#### DATA FOR THIS EXERCISE ####
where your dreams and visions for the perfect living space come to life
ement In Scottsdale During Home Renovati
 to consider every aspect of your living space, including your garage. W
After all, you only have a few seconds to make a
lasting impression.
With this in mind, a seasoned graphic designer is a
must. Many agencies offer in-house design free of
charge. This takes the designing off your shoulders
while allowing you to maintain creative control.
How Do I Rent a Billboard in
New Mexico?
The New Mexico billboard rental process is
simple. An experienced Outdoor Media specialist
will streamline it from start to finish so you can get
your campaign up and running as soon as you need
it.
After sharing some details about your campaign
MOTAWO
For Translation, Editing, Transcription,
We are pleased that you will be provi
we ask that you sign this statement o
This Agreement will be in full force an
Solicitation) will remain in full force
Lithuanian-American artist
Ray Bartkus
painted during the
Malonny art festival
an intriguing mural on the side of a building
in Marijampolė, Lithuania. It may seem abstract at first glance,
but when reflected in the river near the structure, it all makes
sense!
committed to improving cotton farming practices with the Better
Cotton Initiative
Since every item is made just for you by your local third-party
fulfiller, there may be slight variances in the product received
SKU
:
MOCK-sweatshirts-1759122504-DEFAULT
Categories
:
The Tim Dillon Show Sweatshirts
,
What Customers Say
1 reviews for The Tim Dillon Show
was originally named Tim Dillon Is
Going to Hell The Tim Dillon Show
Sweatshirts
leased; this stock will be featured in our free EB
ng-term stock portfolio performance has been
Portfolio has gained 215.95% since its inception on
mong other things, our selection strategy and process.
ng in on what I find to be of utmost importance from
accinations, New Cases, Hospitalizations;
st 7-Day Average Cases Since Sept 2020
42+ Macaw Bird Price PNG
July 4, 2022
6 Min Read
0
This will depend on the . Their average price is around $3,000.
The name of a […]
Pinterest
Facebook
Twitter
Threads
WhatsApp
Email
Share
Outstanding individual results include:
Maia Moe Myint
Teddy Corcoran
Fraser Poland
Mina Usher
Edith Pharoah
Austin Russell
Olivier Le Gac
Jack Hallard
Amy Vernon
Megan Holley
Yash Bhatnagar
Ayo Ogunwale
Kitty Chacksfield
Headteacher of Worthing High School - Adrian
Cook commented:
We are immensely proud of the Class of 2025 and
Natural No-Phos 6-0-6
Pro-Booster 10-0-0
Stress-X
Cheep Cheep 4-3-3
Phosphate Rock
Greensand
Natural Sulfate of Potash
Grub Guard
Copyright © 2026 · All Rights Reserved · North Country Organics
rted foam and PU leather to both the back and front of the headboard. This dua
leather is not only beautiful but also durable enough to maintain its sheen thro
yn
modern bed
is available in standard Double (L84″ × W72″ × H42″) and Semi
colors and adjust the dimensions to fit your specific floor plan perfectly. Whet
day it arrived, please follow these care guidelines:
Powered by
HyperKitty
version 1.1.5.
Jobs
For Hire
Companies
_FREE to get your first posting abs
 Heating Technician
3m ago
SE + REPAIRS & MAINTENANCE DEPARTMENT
####
EXERCISE | Reproduce all of the material above, replacing every occurrence of "New Mexico" with "Arizona" and leaving the rest unchanged.

YOUR RESPONSE |
where your dreams and visions for the perfect living space come to life
ement In Scottsdale During Home Renovati
 to consider every aspect of your living space, including your garage. W
After all, you only have a few seconds to make a
lasting impression.
With this in mind, a seasoned graphic designer is a
must. Many agencies offer in-house design free of
charge. This takes the designing off your shoulders
while allowing you to maintain creative control.
How Do I Rent a Billboard in
Arizona?
The Arizona billboard rental process is
simple. An experienced Outdoor Media specialist
will streamline it from start to finish so you can get
your campaign up and running as soon as you need
it.
After sharing some details about your campaign
MOTAWO
For Translation, Editing, Transcription,
We are pleased that you will be provi
we ask that you sign this statement o
This Agreement will be in full force an
Solicitation) will remain in full force
Lithuanian-American artist
Ray Bartkus
painted during the
Malonny art festival
an intriguing mural on the side of a building
in Marijampolė, Lithuania. It may seem abstract at first glance,
but when reflected in the river near the structure, it all makes
sense!
committed to improving cotton farming practices with the Better
Cotton Initiative
Since every item is made just for you by your local third-party
fulfiller, there may be slight variances in the product received
SKU
:
MOCK-sweatshirts-1759122504-DEFAULT
Categories
:
The Tim Dillon Show Sweatshirts
,
What Customers Say
1 reviews for The Tim Dillon Show
was originally named Tim Dillon Is
Going to Hell The Tim Dillon Show
Sweatshirts
leased; this stock will be featured in our free EB
ng-term stock portfolio performance has been
Portfolio has gained 215.95% since its inception on
mong other things, our selection strategy and process.
ng in on what I find to be of utmost importance from
accinations, New Cases, Hospitalizations;
st 7-Day Average Cases Since Sept 2020
42+ Macaw Bird Price PNG
July 4, 2022
6 Min Read
0
This will depend on the . Their average price is around $3,000.
The name of a […]
Pinterest
Facebook
Twitter
Threads
WhatsApp
Email
Share
Outstanding individual results include:
Maia Moe Myint
Teddy Corcoran
Fraser Poland
Mina Usher
Edith Pharoah
Austin Russell
Olivier Le Gac
Jack Hallard
Amy Vernon
Megan Holley
Yash Bhatnagar
Ayo Ogunwale
Kitty Chacksfield
Headteacher of Worthing High School - Adrian
Cook commented:
We are immensely proud of the Class of 2025 and
Natural No-Phos 6-0-6
Pro-Booster 10-0-0
Stress-X
Cheep Cheep 4-3-3
Phosphate Rock
Greensand
Natural Sulfate of Potash
Grub Guard
Copyright © 2026 · All Rights Reserved · North Country Organics
rted foam and PU leather to both the back and front of the headboard. This dua
leather is not only beautiful but also durable enough to maintain its sheen thro
yn
modern bed
is available in standard Double (L84″ × W72″ × H42″) and Semi
colors and adjust the dimensions to fit your specific floor plan perfectly. Whet
day it arrived, please follow these care guidelines:
Powered by
HyperKitty
version 1.1.5.
Jobs
For Hire
Companies
_FREE to get your first posting abs
 Heating Technician
3m ago
SE + REPAIRS & MAINTENANCE DEPARTMENT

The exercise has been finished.